本文将mark下计算机网络中ECMP(Equal-Cost Multi-Path)和packet spraying的相关notes。

ECMP

在路由协议中,如果下一跳有多个路径可以选择,并且多个路径的 cost metric 相等,那么路由器就会根据包的 header,计算一个 hash 值,然后根据这个 hash 值对这个 flow 选择一条固定的路径,作为下一跳。

ECMP是一个基于流的负载均衡策略,当路由器发现同一目的地址出现多个最优路径时,会更新路由表,为此目的地址添加多条规则,对应于多个下一跳。可同时利用这些路径转发数据,增加带宽。ECMP算法被多种路由协议支持,例如: OSPF、ISIS、EIGRP、BGP等。

对于未开启ECMP的网络来说,无法充分利用路径资源。例如下图所示:

假设从S0到Server的路径为S0-S1-S2-S4(即图中橘色路径),那么即便存在另一条等价路径(即图中蓝色路径),路由器仍然会每次选择第一条橘色路径转发数据。除非此条路径发生拥塞,才会重新选择路径。

当开启ECMP功能时,便可同时利用两条路径,进行基于流的负载均衡。例如主机A到Server的数据流选择橘色路径,主机B到Server的数据流选择蓝色路径。

ECMP的路径选择策略有多种方法:

  • 哈希: 例如根据源IP地址的哈希为流选择路径
  • 轮询: 各个流在多条路径之间轮询传输
  • 基于路径权重: 根据路径的权重分配流,权重大的路径分配的流数量更多

ECMP’s Dilemma in AI Workloads

Datacenters often utilize Clos networks as their underlying fabric, which provides multiple equal-cost paths between any source and destination. To distribute traffic across these paths,ECMP is the most widely used load balancing(LB) mechanism, which determines the path of a flow by hashing the 5-tuple in the packet header. ECMP works well for traditional workloads, where there are millions of flows that ensure a relatively even distribution of traffic. However, unlike traditional datacenter workloads, AI training workloads exhibit traffic patterns that are fundamentally mismatched with ECMP’s design:

  1. Small number of flows: In AI training job, each node establishes very few connections, as communication is only required with a limited set of peers.
  2. Large flow sizes: The flow sizes typically range from several MBs to hundreds of MBs.
  3. Bursty traffic: AI training is an inherently synchronized process, where most nodes enter the communication phase almost simultaneously. This synchronization results in a bursty traffic pattern, with large volumes of data being exchanged in a short period of time.

These flow characteristics (i.e., few in number, large in size) result in a high ECMP collision rate, as the small number of flows can’t be evenly distributed across available paths, leading to severe performance degradation in AI training workloads.

......

▸ 任务说明
接着上面这篇介绍ECMP负载均衡的文章，从最后一句之后往下续写。

......

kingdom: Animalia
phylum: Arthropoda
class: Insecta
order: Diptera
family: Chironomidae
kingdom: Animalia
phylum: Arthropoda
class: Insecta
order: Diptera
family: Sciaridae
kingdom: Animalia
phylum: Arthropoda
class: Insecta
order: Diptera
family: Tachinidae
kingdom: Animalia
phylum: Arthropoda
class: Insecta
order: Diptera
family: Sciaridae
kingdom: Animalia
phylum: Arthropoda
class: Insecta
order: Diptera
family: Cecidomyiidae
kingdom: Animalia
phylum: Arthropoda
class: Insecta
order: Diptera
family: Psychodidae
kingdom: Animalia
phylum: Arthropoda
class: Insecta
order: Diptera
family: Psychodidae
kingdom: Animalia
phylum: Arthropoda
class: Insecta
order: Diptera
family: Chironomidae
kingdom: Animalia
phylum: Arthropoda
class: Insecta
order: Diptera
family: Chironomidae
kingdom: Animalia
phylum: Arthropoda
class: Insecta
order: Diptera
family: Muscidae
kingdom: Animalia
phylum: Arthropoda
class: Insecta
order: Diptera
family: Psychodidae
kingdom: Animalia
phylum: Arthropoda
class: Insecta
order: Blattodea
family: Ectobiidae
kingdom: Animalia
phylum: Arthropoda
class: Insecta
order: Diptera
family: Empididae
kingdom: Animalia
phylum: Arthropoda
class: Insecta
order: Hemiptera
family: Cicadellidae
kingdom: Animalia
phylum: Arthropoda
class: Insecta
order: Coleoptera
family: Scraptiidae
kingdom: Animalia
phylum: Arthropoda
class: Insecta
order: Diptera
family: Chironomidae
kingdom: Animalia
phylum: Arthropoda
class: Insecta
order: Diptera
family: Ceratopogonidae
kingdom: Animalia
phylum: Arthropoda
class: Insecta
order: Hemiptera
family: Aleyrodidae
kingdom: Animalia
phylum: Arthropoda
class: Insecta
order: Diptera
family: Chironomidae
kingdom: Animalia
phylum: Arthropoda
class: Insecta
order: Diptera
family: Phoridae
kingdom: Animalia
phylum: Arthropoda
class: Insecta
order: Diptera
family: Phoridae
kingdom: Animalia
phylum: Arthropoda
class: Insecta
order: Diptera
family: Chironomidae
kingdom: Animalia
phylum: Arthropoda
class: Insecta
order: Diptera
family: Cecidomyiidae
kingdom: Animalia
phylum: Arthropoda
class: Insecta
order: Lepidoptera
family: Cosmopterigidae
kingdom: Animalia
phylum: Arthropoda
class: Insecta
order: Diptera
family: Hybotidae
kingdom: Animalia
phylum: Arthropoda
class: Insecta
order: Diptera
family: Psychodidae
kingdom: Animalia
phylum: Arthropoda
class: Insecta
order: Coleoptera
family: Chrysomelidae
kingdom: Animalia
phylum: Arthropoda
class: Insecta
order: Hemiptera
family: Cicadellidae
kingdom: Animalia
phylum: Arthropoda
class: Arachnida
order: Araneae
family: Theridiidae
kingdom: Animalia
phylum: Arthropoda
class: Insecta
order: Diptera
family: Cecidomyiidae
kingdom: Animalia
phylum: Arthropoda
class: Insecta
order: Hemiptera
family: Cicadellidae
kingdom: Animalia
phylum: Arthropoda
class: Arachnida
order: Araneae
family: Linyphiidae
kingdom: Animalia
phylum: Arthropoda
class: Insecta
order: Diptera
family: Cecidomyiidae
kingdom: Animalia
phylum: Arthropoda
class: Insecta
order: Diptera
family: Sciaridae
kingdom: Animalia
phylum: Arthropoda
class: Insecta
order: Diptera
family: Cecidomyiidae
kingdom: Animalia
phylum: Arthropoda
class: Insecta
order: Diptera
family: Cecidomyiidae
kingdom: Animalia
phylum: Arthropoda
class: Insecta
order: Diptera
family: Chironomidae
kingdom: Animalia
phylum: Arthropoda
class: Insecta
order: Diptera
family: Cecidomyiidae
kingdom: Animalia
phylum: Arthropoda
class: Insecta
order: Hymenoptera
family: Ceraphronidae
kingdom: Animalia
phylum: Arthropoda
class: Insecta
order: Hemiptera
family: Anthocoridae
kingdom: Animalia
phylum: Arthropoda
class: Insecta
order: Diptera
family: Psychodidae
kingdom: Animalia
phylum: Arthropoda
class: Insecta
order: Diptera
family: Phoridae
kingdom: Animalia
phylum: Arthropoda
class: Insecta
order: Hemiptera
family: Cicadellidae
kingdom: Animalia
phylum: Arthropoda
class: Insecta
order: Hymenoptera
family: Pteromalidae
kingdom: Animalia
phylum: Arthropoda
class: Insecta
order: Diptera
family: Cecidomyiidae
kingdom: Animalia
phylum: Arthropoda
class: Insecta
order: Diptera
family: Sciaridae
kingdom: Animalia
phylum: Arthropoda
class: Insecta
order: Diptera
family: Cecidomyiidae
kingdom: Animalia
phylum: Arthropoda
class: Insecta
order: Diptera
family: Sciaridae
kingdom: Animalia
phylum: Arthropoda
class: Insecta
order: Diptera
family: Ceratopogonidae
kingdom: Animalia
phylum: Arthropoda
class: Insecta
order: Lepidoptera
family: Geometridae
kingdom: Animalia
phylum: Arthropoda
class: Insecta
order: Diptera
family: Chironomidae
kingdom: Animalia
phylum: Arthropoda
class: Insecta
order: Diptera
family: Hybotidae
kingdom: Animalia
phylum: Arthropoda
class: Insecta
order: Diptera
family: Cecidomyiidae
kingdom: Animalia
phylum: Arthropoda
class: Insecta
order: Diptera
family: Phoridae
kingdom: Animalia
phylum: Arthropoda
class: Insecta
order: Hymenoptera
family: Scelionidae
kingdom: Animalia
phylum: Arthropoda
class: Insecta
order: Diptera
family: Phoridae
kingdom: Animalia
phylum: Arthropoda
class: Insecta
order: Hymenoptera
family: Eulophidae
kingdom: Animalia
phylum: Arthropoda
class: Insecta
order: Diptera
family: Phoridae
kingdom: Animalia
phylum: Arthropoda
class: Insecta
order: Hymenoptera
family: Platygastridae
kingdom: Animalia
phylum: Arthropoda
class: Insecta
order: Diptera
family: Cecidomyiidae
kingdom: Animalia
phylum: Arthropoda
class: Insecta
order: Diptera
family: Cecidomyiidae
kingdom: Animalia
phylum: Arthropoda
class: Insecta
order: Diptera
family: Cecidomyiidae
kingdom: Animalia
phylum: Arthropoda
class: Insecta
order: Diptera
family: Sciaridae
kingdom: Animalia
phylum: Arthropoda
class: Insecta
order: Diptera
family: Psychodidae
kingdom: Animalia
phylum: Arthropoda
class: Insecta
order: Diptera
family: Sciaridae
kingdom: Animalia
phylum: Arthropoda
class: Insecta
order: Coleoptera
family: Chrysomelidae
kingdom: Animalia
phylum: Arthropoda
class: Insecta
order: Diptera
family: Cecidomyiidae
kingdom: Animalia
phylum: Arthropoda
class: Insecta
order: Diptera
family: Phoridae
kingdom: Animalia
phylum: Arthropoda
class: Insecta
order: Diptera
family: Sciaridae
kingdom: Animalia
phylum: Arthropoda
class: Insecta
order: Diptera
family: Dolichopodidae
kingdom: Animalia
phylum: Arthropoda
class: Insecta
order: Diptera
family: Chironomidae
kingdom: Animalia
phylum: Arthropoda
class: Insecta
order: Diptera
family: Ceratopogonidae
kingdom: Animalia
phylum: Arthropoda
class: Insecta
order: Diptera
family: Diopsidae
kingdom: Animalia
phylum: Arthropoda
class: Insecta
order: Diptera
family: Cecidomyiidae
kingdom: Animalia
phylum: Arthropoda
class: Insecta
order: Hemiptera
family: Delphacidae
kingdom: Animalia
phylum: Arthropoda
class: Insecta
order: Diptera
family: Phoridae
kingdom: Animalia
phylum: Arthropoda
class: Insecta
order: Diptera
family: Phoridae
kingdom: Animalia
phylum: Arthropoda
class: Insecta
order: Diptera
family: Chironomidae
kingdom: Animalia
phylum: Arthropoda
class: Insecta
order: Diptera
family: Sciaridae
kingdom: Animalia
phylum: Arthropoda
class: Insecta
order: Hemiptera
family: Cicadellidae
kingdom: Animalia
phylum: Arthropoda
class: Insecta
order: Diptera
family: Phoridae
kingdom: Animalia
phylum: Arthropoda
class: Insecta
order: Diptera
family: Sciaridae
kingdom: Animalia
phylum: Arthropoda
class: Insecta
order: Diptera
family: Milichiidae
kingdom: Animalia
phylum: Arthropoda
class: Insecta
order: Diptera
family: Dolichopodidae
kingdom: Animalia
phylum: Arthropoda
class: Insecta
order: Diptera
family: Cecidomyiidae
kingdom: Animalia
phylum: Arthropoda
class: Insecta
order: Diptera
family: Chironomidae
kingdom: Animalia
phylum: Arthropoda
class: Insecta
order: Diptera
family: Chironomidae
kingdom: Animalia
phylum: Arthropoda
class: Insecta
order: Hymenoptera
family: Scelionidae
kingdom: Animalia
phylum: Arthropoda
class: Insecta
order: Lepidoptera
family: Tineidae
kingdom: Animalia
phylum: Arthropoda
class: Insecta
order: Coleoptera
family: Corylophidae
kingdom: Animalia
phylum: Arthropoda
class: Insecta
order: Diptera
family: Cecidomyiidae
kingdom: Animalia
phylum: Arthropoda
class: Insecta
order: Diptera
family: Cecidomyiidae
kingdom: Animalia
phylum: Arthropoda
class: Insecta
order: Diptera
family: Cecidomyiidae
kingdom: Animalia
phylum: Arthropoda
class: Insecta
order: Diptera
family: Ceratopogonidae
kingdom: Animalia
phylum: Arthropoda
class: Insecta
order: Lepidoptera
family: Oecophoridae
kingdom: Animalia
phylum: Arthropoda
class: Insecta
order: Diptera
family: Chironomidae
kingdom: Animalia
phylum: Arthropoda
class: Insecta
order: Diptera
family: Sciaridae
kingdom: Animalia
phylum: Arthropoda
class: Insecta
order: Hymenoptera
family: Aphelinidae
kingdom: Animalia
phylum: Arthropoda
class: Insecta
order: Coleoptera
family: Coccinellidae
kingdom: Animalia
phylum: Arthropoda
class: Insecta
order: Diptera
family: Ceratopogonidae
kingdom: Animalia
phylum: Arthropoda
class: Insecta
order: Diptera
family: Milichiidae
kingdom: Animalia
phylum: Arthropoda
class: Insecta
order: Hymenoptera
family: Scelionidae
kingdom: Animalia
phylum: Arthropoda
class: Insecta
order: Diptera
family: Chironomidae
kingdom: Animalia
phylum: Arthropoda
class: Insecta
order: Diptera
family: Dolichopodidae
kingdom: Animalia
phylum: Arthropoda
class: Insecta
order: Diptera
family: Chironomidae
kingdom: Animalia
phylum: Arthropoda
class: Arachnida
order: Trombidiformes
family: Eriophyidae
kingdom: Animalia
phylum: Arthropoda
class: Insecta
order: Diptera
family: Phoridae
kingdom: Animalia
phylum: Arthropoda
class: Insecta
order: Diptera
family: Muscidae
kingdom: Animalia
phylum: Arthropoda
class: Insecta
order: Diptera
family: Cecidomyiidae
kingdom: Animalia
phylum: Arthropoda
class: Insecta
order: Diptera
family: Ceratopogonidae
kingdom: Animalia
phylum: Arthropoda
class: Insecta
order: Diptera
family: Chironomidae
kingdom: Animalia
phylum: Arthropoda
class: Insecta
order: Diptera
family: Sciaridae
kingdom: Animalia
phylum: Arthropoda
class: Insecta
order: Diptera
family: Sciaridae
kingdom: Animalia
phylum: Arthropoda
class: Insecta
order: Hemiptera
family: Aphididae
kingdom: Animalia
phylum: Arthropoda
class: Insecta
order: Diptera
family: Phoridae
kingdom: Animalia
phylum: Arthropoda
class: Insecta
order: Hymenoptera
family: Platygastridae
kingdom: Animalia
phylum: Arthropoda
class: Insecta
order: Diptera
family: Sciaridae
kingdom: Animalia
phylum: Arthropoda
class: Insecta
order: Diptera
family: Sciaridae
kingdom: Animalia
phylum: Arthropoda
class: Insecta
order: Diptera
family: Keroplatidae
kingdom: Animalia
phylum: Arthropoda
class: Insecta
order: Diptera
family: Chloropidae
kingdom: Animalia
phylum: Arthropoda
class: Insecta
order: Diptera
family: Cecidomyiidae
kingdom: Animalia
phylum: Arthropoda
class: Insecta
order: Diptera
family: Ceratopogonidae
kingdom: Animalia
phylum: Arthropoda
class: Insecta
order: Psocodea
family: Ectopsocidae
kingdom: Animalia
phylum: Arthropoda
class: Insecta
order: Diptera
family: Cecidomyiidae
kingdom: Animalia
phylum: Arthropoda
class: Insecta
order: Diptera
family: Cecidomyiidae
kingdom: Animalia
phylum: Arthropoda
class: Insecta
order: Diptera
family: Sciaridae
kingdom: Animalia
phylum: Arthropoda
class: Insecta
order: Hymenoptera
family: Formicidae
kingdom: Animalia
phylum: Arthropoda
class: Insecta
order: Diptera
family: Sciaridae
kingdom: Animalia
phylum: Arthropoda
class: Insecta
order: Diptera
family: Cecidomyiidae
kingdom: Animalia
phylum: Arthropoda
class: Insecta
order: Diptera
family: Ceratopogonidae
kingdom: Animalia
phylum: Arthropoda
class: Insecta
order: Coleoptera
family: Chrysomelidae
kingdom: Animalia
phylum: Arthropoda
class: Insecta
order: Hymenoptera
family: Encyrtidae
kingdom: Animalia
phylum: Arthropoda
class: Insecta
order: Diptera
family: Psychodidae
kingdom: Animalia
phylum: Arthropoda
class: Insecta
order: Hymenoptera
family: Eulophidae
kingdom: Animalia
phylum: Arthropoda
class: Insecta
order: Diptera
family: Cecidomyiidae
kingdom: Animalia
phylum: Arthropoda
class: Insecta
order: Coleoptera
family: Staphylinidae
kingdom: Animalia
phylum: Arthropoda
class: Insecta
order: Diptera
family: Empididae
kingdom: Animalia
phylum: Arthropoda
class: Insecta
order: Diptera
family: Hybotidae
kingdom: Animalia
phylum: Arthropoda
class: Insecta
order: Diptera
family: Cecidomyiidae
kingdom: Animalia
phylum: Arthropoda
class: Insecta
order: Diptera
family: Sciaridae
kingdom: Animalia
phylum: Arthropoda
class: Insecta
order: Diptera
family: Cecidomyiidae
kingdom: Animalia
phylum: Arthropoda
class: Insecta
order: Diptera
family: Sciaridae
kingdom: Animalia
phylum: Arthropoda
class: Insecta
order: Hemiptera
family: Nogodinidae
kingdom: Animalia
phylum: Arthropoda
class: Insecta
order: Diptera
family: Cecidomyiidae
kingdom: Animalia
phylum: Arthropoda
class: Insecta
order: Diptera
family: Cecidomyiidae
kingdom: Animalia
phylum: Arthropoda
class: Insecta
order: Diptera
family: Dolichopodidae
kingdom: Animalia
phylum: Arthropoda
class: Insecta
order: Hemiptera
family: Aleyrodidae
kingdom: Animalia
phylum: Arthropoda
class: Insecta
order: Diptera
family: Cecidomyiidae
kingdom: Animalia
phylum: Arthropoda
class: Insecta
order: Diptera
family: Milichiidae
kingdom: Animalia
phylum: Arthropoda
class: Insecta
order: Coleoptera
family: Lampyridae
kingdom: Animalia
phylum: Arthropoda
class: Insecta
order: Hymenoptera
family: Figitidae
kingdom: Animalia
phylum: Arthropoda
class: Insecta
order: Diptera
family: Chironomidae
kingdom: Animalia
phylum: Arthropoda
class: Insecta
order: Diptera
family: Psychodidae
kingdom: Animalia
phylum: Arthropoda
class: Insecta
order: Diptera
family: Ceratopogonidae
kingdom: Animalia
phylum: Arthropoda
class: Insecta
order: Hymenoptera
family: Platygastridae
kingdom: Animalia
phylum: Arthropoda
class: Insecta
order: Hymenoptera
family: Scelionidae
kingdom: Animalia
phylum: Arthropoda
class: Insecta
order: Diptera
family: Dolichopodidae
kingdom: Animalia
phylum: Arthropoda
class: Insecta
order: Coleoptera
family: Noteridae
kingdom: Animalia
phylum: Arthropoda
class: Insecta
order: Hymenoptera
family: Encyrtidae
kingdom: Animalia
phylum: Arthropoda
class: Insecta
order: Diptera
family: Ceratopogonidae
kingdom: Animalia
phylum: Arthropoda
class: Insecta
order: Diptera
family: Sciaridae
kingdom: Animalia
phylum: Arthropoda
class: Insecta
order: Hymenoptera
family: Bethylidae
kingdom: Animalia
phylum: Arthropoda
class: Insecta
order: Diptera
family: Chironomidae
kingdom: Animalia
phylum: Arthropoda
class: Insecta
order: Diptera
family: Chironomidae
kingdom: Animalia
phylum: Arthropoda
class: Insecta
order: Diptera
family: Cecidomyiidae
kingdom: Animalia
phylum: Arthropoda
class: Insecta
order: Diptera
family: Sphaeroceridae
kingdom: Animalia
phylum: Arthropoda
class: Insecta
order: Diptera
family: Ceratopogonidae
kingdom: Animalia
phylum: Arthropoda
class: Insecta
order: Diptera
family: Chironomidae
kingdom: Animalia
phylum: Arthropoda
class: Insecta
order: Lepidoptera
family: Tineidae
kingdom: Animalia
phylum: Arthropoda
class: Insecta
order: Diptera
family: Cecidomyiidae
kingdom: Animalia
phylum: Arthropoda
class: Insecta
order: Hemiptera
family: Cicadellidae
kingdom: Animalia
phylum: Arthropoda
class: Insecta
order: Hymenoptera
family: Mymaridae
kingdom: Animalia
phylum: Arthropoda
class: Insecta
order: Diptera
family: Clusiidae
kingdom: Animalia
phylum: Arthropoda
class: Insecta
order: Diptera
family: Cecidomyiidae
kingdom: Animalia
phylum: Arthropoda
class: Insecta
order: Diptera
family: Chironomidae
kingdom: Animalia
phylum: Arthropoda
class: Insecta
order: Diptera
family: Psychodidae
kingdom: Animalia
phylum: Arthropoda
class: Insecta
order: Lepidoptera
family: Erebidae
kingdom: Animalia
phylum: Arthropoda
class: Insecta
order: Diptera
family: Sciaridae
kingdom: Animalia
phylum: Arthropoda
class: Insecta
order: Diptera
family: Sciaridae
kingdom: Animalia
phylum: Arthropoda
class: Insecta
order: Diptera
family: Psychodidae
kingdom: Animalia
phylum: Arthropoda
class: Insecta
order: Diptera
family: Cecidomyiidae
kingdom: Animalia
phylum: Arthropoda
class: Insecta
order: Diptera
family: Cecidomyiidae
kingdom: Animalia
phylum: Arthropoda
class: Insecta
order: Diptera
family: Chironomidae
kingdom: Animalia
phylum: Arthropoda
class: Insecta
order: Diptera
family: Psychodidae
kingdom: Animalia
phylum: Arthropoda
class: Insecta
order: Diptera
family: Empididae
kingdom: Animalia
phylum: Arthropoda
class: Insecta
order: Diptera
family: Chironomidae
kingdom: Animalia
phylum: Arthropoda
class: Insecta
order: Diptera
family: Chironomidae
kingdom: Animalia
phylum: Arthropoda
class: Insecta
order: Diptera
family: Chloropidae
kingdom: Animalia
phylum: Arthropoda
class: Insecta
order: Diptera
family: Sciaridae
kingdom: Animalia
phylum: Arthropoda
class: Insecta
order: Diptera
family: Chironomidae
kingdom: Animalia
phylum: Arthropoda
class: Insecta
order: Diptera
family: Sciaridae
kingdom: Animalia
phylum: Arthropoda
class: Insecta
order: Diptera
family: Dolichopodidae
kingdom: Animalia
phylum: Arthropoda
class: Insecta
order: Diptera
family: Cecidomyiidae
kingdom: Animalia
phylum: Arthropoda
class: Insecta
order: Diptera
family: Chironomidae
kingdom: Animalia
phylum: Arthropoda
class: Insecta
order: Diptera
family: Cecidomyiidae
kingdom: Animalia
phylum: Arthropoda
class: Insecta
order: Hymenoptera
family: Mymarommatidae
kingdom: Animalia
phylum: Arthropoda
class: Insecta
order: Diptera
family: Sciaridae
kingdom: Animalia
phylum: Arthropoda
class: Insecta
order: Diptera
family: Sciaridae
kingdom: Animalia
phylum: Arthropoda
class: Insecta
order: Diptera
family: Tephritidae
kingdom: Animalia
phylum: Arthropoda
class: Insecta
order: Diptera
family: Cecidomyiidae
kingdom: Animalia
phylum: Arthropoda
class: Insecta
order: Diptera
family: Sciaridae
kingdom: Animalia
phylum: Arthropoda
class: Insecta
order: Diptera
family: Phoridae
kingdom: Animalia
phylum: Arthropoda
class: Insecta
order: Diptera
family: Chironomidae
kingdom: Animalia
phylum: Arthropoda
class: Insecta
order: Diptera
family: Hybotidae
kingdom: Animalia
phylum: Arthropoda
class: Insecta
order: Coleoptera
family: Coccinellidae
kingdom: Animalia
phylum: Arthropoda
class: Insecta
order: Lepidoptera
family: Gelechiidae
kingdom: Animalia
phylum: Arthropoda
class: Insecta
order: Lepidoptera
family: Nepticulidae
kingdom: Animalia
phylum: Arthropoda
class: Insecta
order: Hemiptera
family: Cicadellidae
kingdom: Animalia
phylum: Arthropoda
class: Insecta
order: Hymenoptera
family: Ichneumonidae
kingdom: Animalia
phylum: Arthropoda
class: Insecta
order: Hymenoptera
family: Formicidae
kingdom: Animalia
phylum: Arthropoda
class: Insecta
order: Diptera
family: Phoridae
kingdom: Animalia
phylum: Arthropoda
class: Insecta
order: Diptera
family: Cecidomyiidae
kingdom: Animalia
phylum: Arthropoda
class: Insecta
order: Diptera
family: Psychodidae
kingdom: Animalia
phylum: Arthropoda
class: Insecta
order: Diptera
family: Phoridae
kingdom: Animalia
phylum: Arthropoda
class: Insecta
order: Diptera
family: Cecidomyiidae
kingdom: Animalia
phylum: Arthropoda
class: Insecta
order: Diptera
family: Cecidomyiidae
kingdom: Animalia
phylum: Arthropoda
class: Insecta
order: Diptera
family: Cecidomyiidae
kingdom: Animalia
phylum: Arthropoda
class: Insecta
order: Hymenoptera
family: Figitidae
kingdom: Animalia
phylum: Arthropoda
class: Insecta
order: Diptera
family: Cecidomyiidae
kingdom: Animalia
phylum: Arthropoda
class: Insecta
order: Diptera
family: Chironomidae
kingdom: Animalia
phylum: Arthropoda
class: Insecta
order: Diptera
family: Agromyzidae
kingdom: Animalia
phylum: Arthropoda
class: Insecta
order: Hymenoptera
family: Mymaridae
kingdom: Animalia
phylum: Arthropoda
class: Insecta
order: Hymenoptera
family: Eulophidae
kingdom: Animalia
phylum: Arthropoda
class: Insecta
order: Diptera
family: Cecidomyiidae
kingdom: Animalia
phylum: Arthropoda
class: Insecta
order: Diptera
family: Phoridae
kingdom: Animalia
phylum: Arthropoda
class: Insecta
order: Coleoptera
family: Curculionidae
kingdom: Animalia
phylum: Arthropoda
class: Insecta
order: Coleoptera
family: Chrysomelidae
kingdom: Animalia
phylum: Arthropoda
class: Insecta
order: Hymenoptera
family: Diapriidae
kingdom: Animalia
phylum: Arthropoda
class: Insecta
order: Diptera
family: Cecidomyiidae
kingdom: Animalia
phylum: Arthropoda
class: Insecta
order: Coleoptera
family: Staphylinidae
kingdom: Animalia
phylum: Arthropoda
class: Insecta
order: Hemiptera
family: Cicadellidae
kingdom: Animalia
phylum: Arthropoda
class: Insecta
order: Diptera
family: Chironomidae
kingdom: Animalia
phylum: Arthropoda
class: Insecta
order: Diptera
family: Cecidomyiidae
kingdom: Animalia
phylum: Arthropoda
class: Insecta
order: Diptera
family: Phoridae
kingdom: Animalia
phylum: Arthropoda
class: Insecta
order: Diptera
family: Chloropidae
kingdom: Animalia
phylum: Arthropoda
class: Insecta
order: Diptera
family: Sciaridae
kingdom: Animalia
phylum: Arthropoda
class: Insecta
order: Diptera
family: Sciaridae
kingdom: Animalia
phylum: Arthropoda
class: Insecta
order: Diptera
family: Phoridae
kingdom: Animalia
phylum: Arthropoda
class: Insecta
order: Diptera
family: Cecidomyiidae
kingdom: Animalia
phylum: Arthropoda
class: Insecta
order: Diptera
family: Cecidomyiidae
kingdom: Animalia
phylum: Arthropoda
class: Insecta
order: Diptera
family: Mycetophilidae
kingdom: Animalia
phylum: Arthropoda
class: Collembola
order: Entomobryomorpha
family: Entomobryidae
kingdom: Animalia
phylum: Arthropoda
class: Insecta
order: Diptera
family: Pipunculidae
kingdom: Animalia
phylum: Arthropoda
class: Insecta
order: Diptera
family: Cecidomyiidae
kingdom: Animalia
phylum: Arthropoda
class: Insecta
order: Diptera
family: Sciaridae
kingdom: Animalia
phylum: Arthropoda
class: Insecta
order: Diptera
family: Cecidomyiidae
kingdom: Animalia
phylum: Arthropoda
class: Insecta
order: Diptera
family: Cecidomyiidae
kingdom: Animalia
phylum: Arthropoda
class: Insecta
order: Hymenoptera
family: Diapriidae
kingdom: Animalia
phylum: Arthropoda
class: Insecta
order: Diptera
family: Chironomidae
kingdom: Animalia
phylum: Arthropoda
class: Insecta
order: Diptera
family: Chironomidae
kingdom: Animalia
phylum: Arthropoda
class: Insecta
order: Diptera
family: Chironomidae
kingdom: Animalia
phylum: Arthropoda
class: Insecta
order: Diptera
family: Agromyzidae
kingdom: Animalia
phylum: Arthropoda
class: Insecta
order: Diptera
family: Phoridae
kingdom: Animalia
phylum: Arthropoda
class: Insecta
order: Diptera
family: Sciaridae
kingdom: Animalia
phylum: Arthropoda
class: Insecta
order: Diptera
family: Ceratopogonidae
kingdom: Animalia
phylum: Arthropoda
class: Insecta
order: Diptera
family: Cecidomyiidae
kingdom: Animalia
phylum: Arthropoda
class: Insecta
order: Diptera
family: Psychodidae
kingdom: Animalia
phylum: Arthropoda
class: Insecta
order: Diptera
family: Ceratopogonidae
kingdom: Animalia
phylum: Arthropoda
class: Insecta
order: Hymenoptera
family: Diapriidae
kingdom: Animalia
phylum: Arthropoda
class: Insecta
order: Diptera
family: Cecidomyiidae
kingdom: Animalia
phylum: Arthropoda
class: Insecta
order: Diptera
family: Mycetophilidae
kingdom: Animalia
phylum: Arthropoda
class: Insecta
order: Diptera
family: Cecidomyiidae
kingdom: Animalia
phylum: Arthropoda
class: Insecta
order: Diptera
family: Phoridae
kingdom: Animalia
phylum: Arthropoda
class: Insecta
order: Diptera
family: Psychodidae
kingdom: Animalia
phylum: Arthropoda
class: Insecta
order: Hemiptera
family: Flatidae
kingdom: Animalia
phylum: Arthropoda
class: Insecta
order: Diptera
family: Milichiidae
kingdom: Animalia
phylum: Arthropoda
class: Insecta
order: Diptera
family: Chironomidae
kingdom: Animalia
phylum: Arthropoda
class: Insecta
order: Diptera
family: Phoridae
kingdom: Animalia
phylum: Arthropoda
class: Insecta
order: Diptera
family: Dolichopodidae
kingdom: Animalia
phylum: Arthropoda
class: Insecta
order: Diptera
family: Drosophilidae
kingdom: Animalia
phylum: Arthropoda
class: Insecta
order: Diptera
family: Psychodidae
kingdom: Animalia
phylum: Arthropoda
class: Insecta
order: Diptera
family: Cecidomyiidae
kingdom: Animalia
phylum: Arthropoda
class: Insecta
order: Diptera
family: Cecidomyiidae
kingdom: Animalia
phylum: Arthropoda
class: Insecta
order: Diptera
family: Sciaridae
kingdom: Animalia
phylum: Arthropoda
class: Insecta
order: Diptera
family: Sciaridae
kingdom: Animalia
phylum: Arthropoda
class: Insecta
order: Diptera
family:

......

▸ 输出结果
packet spraying

Packet spraying is a high-performance network load-balancing technique that distributes individual packets of a data flow across multiple available network paths rather than relying on a single path. By utilizing all paths, it achieves high link utilization and reduces tail latency, particularly beneficial for data center AI/ML workloads and bursty traffic.

Key details about packet spraying:

  • Benefits: It provides high throughput, mitigates congestion, and is effective for short-lived, latency-sensitive traffic.
  • Techniques:
    • Random Packet Spraying (RPS): Randomly assigns packets to paths to balance load.
    • Deterministic Packet Spraying: Uses a counter to distribute packets to ensure even path distribution.
    • Adaptive Packet Spraying (APS): Dynamically steers packets away from congested paths based on real-time feedback.
  • Challenges: The main drawback is potential out-of-order packet delivery, which can trigger unnecessary retransmissions.

总结

  • ECMP是flow粒度的Load Balance技术
  • packet spraying是packet粒度的Load Balance技术,粒度更细,但是会引入out-of-order packet delivery问题

参考资料:

  1. Unlocking ECMP Programmability for Precise Traffic Control(NSDI’25)
  2. 数据中心网络高可用技术:ECMP
  3. ECMP网络的介绍(转)
  4. Equal-Cost Multi-Path Routing (ECMP)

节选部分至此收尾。